The concept is truly interesting in how the captor turns his circumstancesaround as he adapts to being a whore. Maki who himself is an adult video actor truly gives a stunning perfomance as Haruto. The film shows massive amounts of gay sex for a while and I didn’t fast forward through it, only because the film displays Haruto’s growth through his experiences. He truly learns who he is as he goes from being submissively used to being in control of his circumstances, even going so far as being put in a room with the very man who owns him and asked to show what’s so special about him.

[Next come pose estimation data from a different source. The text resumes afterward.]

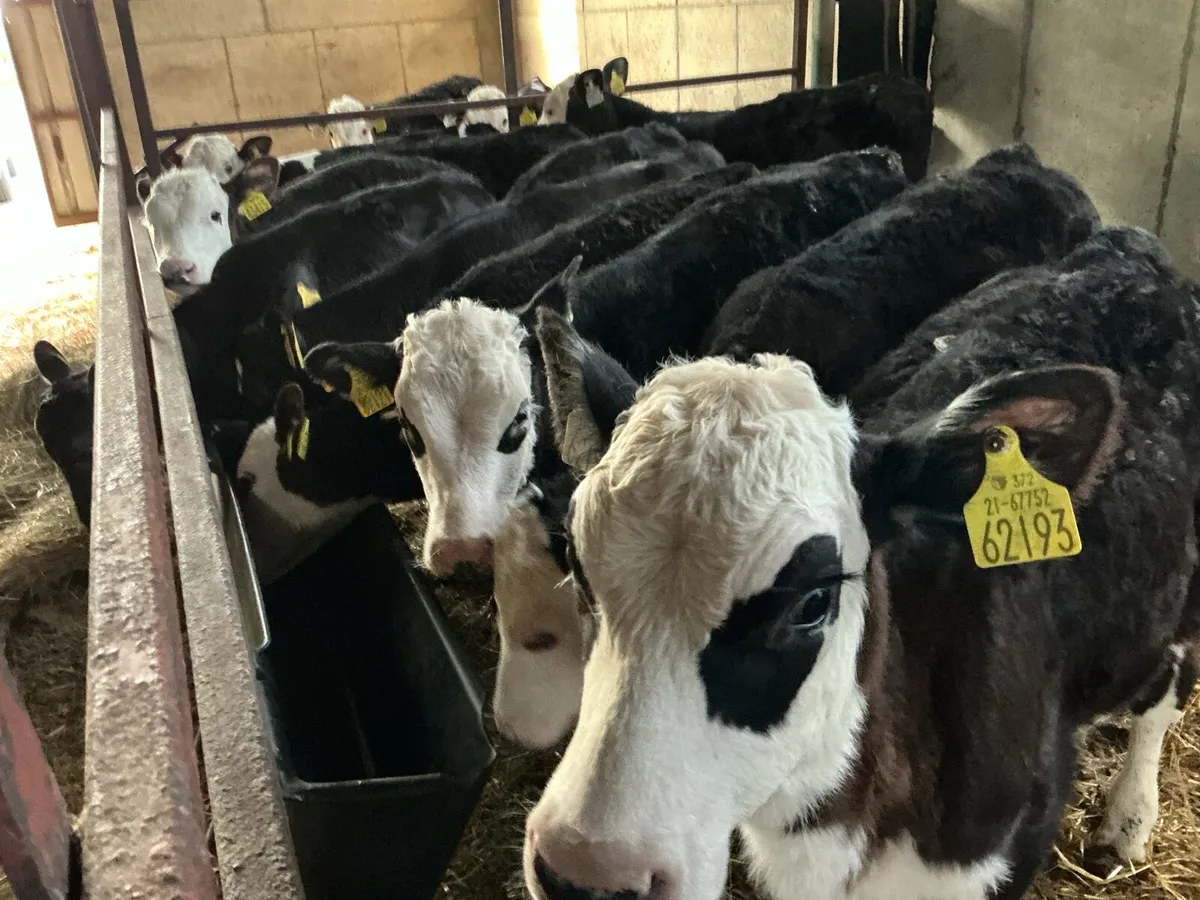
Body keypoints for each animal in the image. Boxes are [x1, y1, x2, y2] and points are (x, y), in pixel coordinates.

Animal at [522, 224, 1200, 900]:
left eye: (814, 601)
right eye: (578, 566)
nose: (585, 875)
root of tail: (1132, 249)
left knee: (1165, 689)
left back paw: (1128, 817)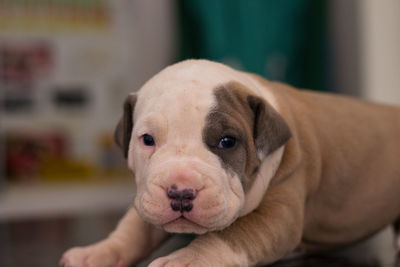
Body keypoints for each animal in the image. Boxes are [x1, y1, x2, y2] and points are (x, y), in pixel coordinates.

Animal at [60, 59, 400, 266]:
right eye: (147, 139)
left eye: (227, 142)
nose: (180, 192)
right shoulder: (148, 194)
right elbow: (133, 229)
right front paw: (97, 253)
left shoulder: (279, 215)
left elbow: (228, 236)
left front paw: (186, 260)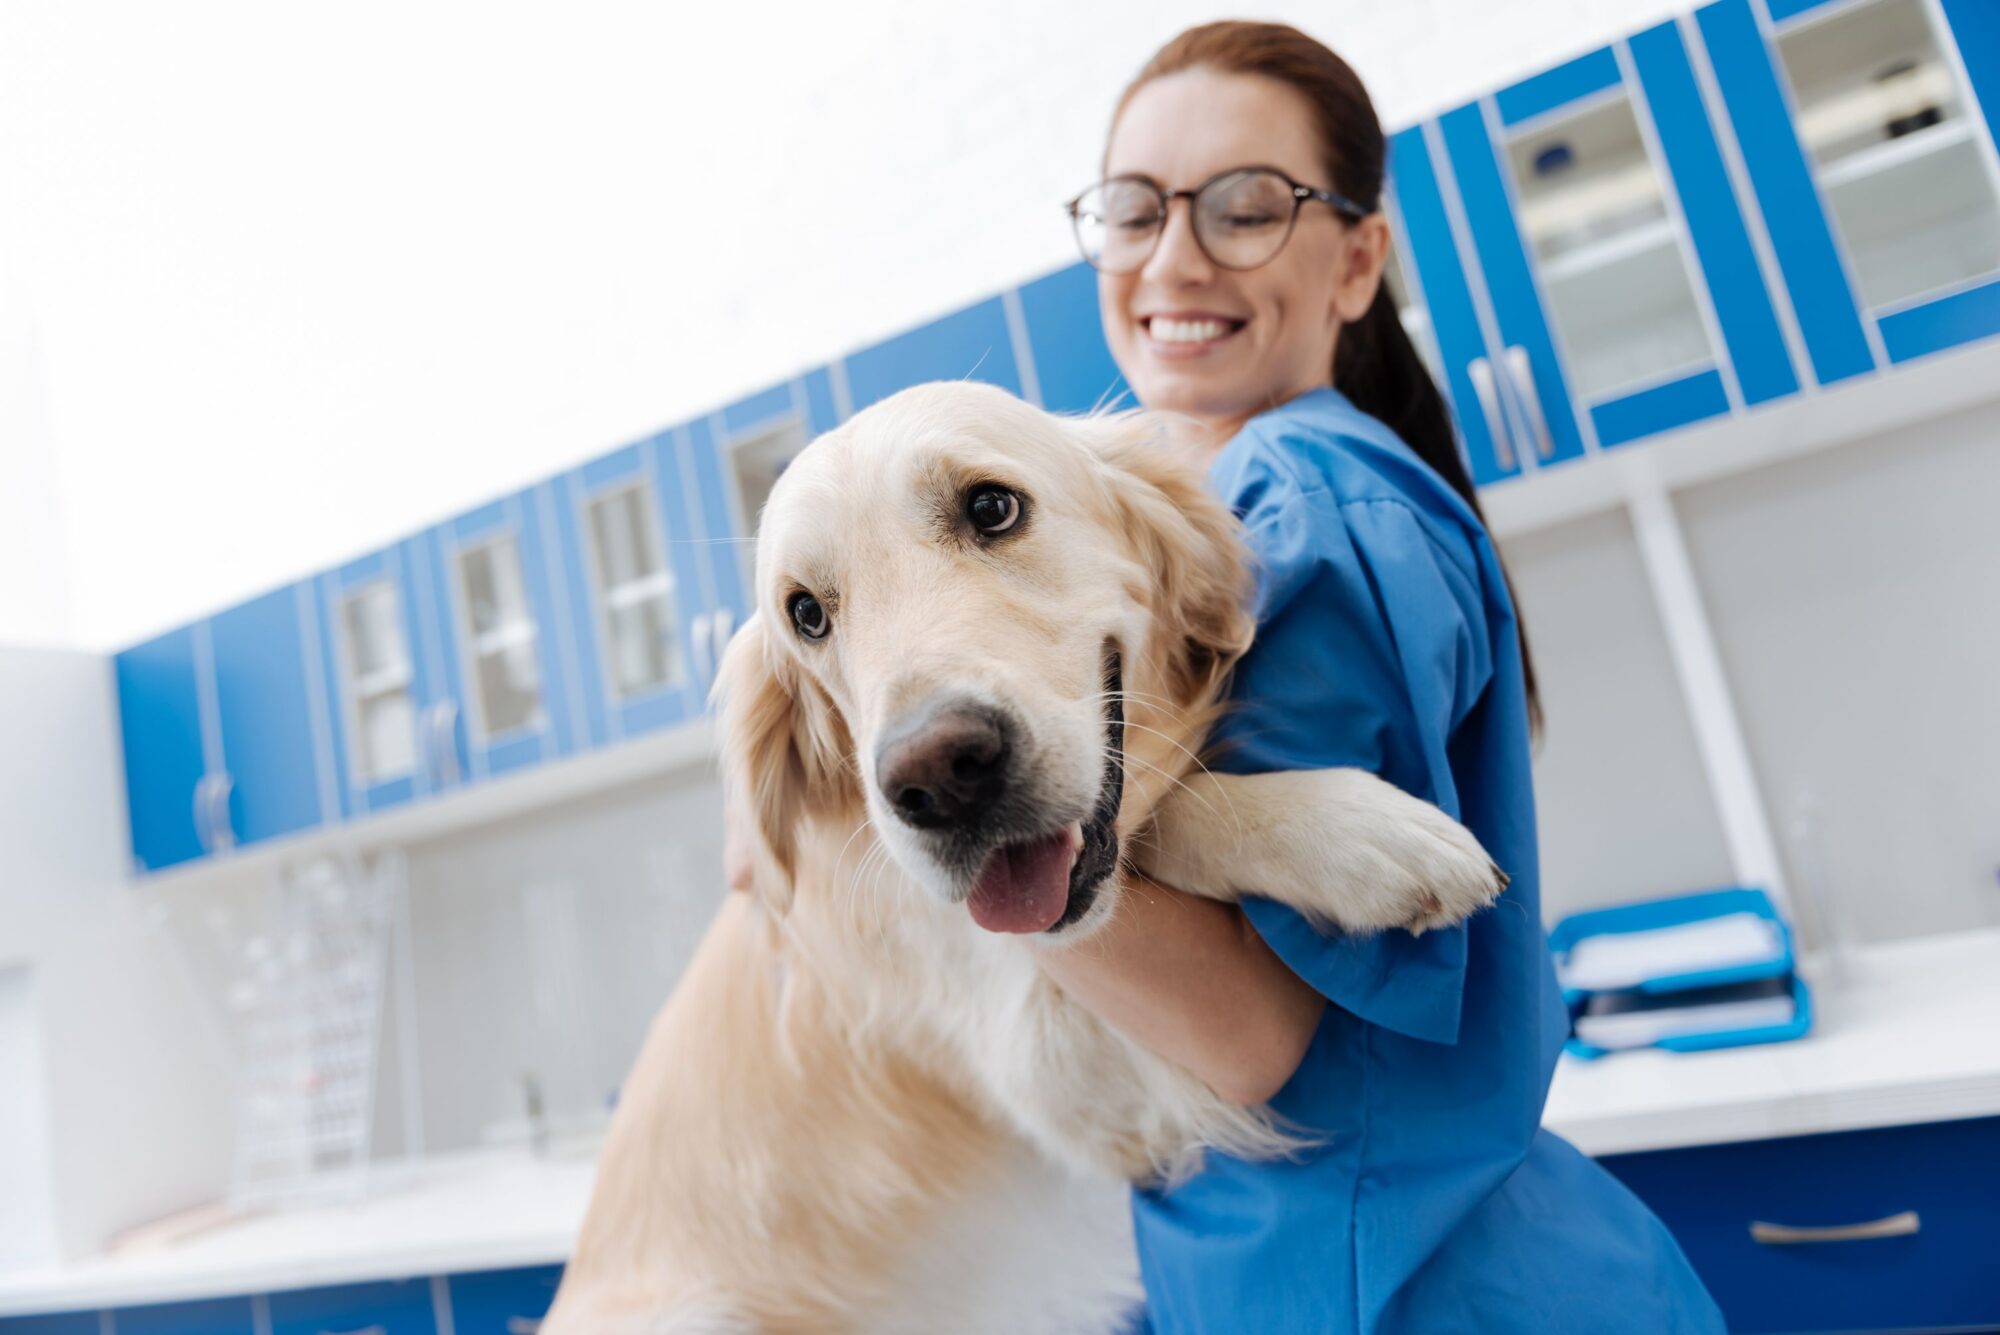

Here in this moment of startling dominance Haruto and Yuki merge intoone person as he assumes complete control of the man and doesn’t stop until he is satisfied and Big Boss submits to him. Unfortunately here is where the film takes a turn for the predictable and if you’ve seen “Memoir of a Geisha” you can guess where it’s going. Seiya, an aging boy in the ground that is run by the boss of the brothel is getting less and less clients due to Yuki’s popularity, So he asks for a private session with him, during which he viciously destroys Yuki’s manhood. The scene has the same level of masterful performance as the rest of the film and shows almost everything so I had to mute my phone and look away until it as over.

Haruto now a eunuch, but debt free is told to meet the account of the club to get his last amount of money. Arriving at the apartment of the accountant he is shocked to see it is Aoyama. I was overjoyed as throughout all of the film, every time Haruto had sex with other men, he was only thinking about Aoyama. He truly loves Aoyama, Aoyama relates his story and the two finally kiss and more(a lot more). The film ends with their decision to leave the country as other people involved in their story find their ends very bloody.

Overall, this is in my opinion on this important film for many reasons. For people who sexualize older and younger relationships, seeing it displayed in this untethered manner might change their view of it. For people who demonize gay sex or sex workers this film can be eye opening. For hopeless romantics, it does a fantastic job of displaying that love can exist even in the worst of circumstances. Fantastically shot, thought provoking, this is an excellent film. Is it hard to sit through a man’s degradation? Of course, because it is essential to see the story of these fleshed out and realistic characters. The music is a brilliant score that suits every moment and the acting of the two main leads kept me glued to the screen thoughout the film.